Le film a été réalisé par Jacques de Baroncelli en 1942 sur un scénario adapté du roman de Balzac par Giraudoux. Ça ne peut donc pas être quelconque…
J'aime beaucoup découvrir l'interprétation d'un roman que j'aime ou ai aimé à travers un film. Comme il ne peut s'agir que d'une interprétation, je suis très tolérant pourvu qu'il n'y ait pas de contre-sens flagrant.
D'abord, ça me permet de visualiser les personnages. Parfois, ça "matche" avec l'idée que j'en avais, parfois, pas. Mais toujours, ça me permet de donner de l'épaisseur au personnage.
Ensuite, tout ne pouvant être retranscrit (un film dure 2 heures et le roman 200 pages en moyenne), le scénariste et réalisateur font des choix, accentuent ou minimisent telle action : quand c'est bien fait, ce n'est pas rare que j'apprécie la différence et que je découvre un aspect qui m'avait échappé dans le roman.
Ici, le film ne trahit pas le roman de Balzac sur le fond.
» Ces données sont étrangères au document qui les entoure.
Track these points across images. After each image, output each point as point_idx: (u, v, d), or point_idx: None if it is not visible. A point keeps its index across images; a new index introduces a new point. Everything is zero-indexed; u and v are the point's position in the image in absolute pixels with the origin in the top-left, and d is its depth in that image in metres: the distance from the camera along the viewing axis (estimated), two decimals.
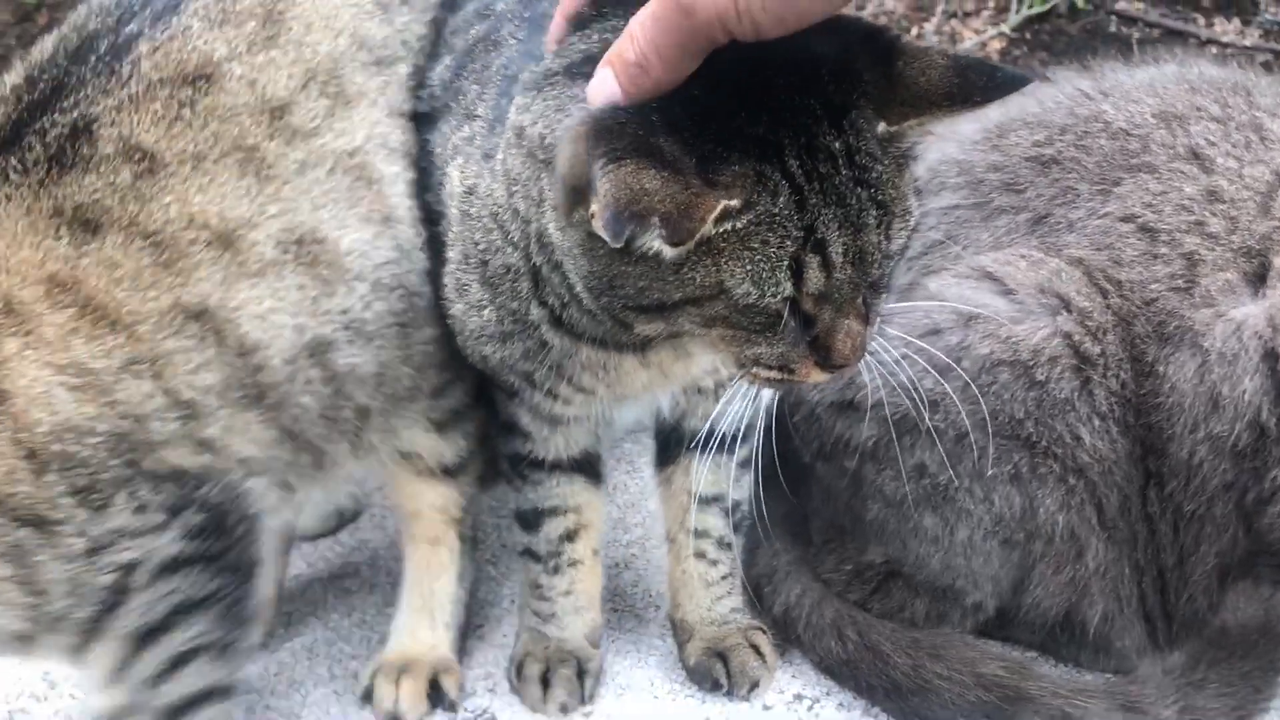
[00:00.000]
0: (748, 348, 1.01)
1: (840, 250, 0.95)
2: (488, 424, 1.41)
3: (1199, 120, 1.35)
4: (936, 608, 1.43)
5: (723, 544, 1.43)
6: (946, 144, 1.48)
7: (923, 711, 1.35)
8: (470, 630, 1.52)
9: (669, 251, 0.93)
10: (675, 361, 1.23)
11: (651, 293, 0.98)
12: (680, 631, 1.47)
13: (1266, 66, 3.86)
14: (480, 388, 1.38)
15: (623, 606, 1.58)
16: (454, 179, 1.21)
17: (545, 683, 1.41)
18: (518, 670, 1.43)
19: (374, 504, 1.77)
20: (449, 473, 1.42)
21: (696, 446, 1.38)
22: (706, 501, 1.41)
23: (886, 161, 0.96)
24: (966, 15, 3.67)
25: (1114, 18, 3.51)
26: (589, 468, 1.39)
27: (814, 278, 0.95)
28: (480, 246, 1.18)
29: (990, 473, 1.32)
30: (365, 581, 1.64)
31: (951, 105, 0.96)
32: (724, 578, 1.45)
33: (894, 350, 1.38)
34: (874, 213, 0.95)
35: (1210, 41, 3.87)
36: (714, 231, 0.92)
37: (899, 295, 1.41)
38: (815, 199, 0.93)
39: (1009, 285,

Par contre de nombreux points sont différents ou plutôt différemment vus ou perçus par Giraudoux.
Edwige Feuillère y est excellente et on observe tout le long du film l'évolution de son visage au fur et à mesure où elle vieillit et comprend qu'on ne peut pas toujours jouer.
Quant au marquis de Montriveau, Pierre Richard-Wilm met bien en exergue tout ce qui sera à l'origine du malentendu. Et notamment, sa profonde honnêteté que je qualifierais de militaire, origine de petites maladresses.
Le roman commence par un long flash-back avec une description somptueuse d'une messe et d'un Te Deum, avec la description de la voix d'une nonne qu'on entendrait presque, bien moins mis en valeur dans le film. Du coup, le roman prend de la hauteur sur l'histoire de l'amour impossible ou du destin qui joue de mauvais tours aux 2 protagonistes.
Le "règlement de comptes" entre Montriveau et la Duchesse a lieu en public et non en privé comme dans le roman : la scène est terrible et irrémédiable dans le roman. La haine est telle qu'on ne peut imaginer revenir en arrière. La scène dans le film a lieu en public et est forcément un peu adoucie. Le scénario pourrait laisser entendre que tout n'est pas forcément perdu. C'est donc la conclusion du film qui en sera plus terrible. Cette différence est très intéressante car donne de la perspective aux personnages et à l'action (et peut laisser imaginer si ceci ou si cela...).
C'est un film passionnant qui m'a donné envie de relire et ré apprécier le roman.